What a tragedy. I had lunch with Evans in January at the Wednesday Room in downtown Calgary, where he talked with great enthusiasm about his upcoming plans for the theatre company, which he had quickly pulled out of deficit since being hired in 2018. I was looking forward to following his work there for years to come.

This morning, ATP announced that it has set up the Darcy Evans Legacy Fund – which will “provide support and develop opportunities for future theatre artists and administrators” in his honour. The first $20,000 of donations made today to the fund will be matched by an anonymous donor, according to the theatre company.

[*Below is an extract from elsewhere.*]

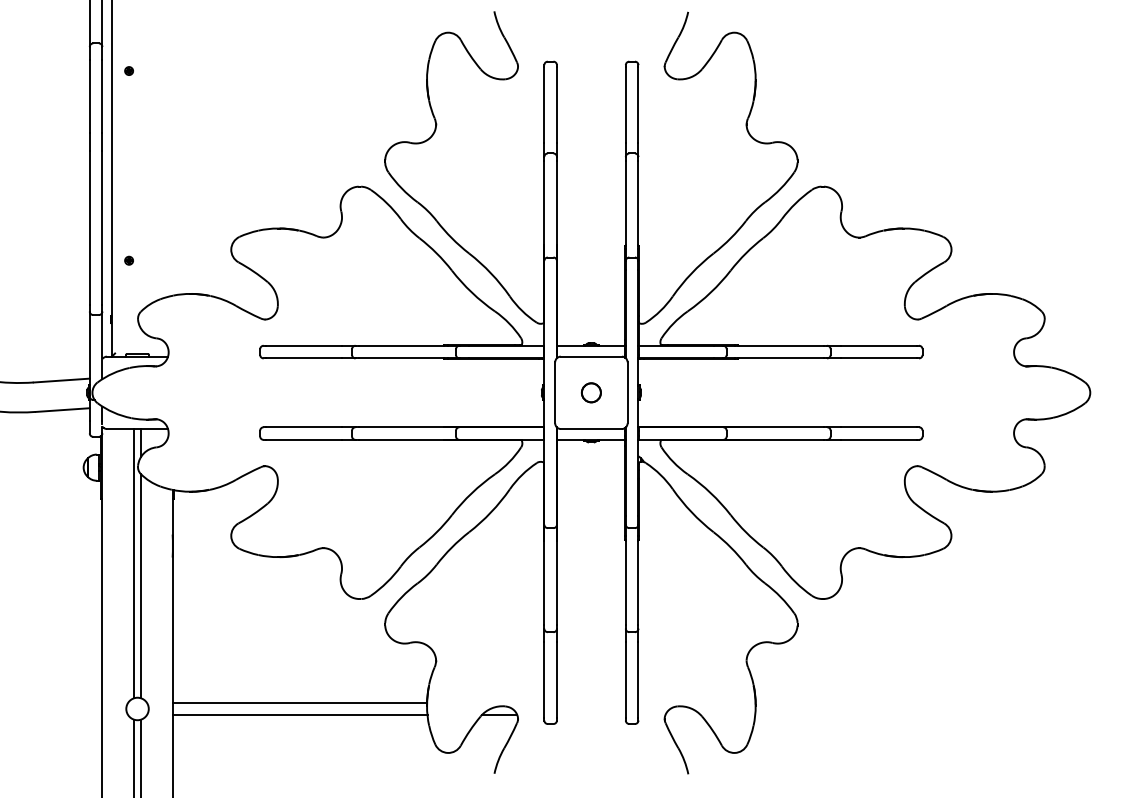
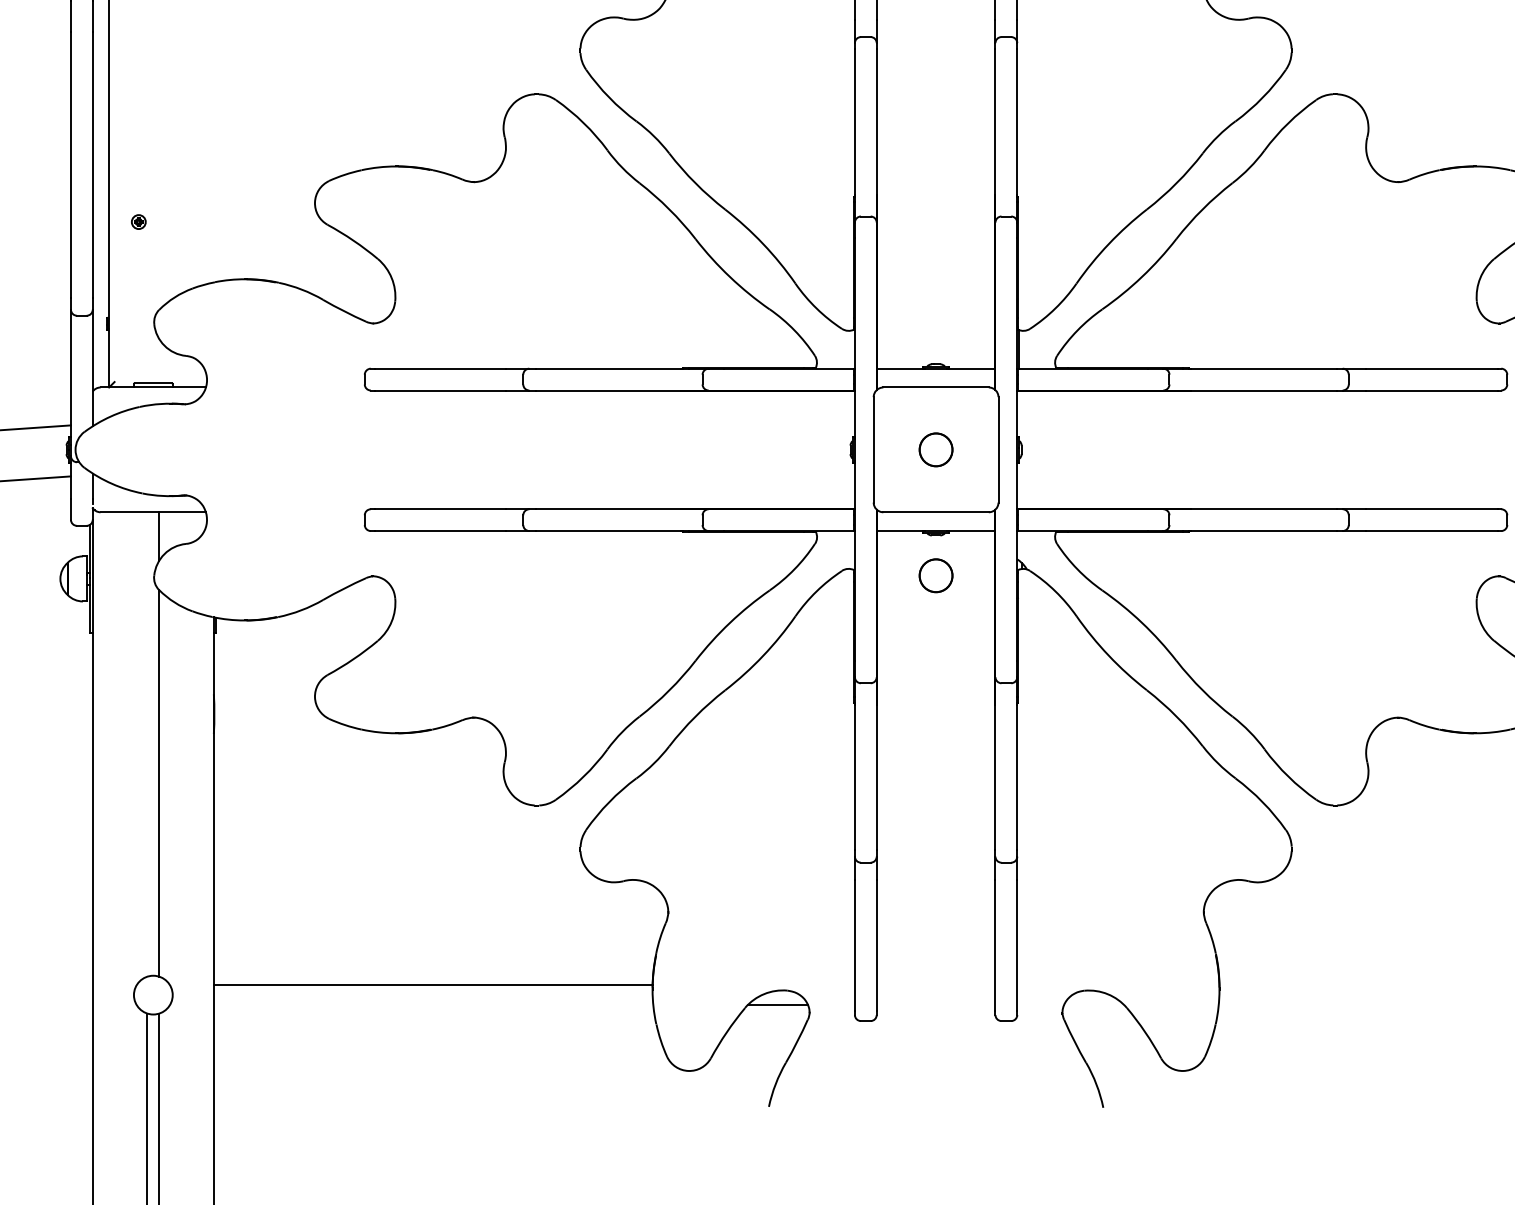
circle: (591, 465) -> (936, 575), added
line: (134, 563) -> (148, 744), removed
line: (299, 714) -> (432, 1004), removed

Today, of course, is Giving Tuesday, when folks who feel badly about the money they spent on Black Friday and Cyber Monday are guilted into opening their wallets again and donating to charities. It usually works on me.

My inbox and social media feeds are inundated with performing arts companies looking for donations – but, of course, if ever there was a year that the industry needed support, it is this one.

Theatre, dance and opera companies have been trying to fulfil their mandates in creative ways while continuing to pay skeletal staff and cover overhead like rent without much or any ticket revenue coming in. The pandemic has already proven too much for some organizations to survive, such as Dancemakers, one of Toronto oldest contemporary dance troupes, which has announced it will shut down in July.

It would be unfair of me to name any performing arts organization particularly worthy of support – but, in addition to the new Darcy Evans Legacy Fund, I would like to draw newsletter readers’ attention to the recently established Black Shoulders Legacy Award, the first award “solely dedicated to the success of Black Canadian theatre artists”.

Aimed at emerging Black theatre artists, it was created this fall in honour of Philip Akin, who was named one of the Globe’s artists of the year one year ago, upon his retirement as artistic director of Obsidian Theatre.

Organizers are trying to raise $650,000 to fund the award in perpetuity – and they’re about a third of the way there.

There’s a lot of Dickens-related digital holiday programming coming out soon from theatres across Canada, but I thought I’d cover that separately and highlight a couple online shows unrelated to a certain Ebenezer Scrooge this week.

The Huron Carole is a seasonal concert that singer and actor Tom Jackson founded all the way back in 1987. That’s long enough ago that I have a picture of myself as a kid with Jackson at one of the performances in Winnipeg.

The long-running show’s cross-Canada tour raises money each year for local food banks and charities – and this year’s virtual tour is no exception.

This month, the Huron Carole “heads” from Cambridge Bay in Nunavut to Surrey, B.C., to Toronto and many points in between in support of groups such as the Indigenous Health Network, the Surrey Food Bank and the Canadian Senior Artists Resource Network.

This Sunday, Toronto’s Harold Green Jewish Theatre is producing an ambitious online event called A Global Hannukah Celebration featuring performances from Jewish theatre companies around the world including the National Yiddish Theatre Folksbiene in New York, USA; La Caja Negra, Mexico City, Mexico; Deutsch-Jüdisches Theater in Berlin, Germany; and Nephesh Theatre in Tel Aviv, Israel.

Soulpepper’s Alana Bridgewater, the Stratford Festival’s Gabi Epstein and Broadway’s Jake Epstein are among the Canadians who will perform. Happy Hannukah!